01.08.2025 06:30
President Trump's recent executive order imposing new tariffs on several countries sent shockwaves through global financial markets, impacting Bitcoin significantly. The cryptocurrency plummeted to a three-week low, hovering near $114,000, following a broad sell-off that engulfed both cryptocurrency and stock markets. This sharp decline underscored the interconnectedness of traditional finance and the burgeoning digital asset space.
This dramatic market downturn resulted in substantial liquidations, with over $630 million in long Bitcoin positions being wiped out as traders scrambled to minimize losses amidst the escalating uncertainty. The heightened volatility underscored the inherent risks associated with investing in cryptocurrencies, particularly during periods of geopolitical instability.
Market analysts attribute the sell-off to a confluence of factors. The tariff announcement undoubtedly triggered a wave of profit-taking, as investors sought to secure gains before further potential market declines.
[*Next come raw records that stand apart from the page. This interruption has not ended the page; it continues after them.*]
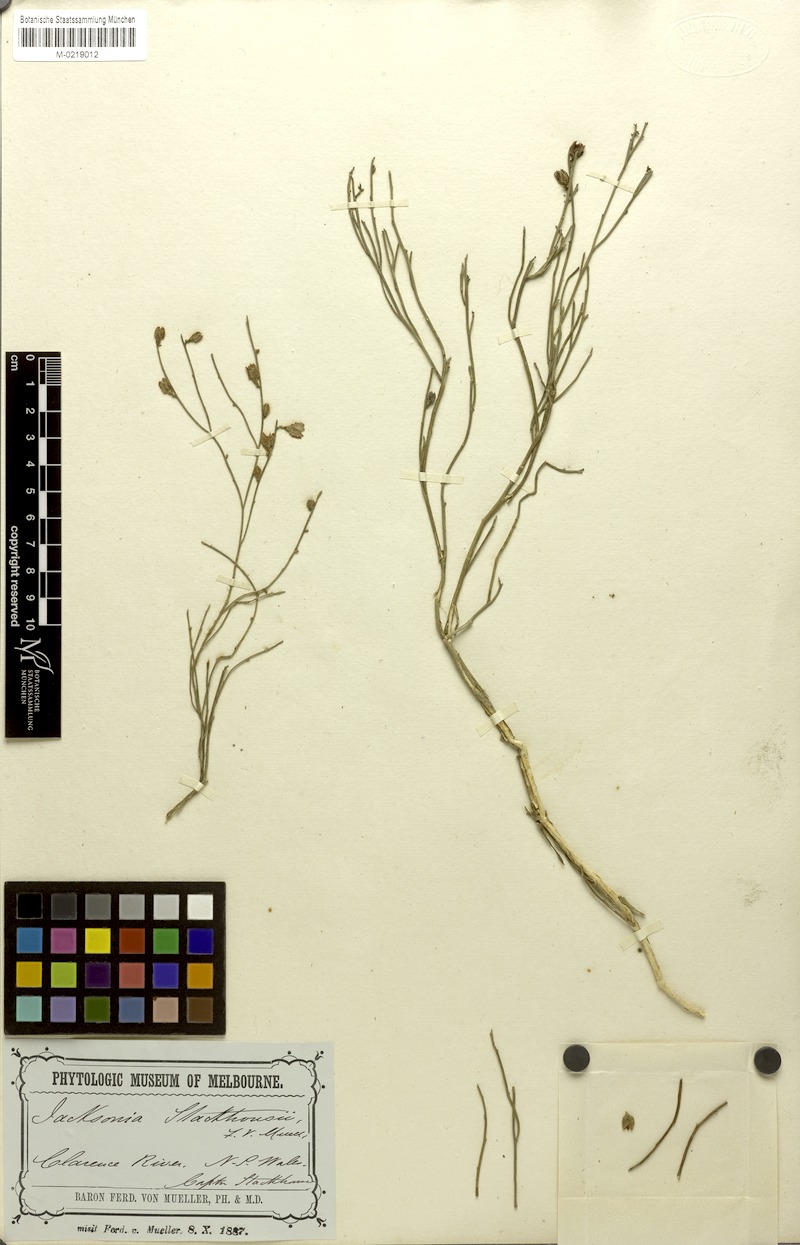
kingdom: Plantae
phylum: Tracheophyta
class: Magnoliopsida
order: Fabales
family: Fabaceae
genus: Jacksonia
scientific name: Jacksonia stackhousei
Furthermore, the increased uncertainty surrounding global trade relations fostered a risk-averse sentiment, leading many investors to divest from riskier assets like Bitcoin. However, experts generally consider this correction to be temporary, suggesting a potential rebound once the market digests the impact of the new tariffs.
The impact on Bitcoin was notably severe, with a 2.6% drop in value. This pushed the cryptocurrency out of its recent trading range and closer to the next key support level, situated around $111,000. The continued price volatility highlights the susceptibility of Bitcoin and other cryptocurrencies to macroeconomic events and investor sentiment. The situation underscores the need for careful risk management and diversification within any investment portfolio. The interconnectedness of global markets remains a crucial factor influencing the price of cryptocurrencies.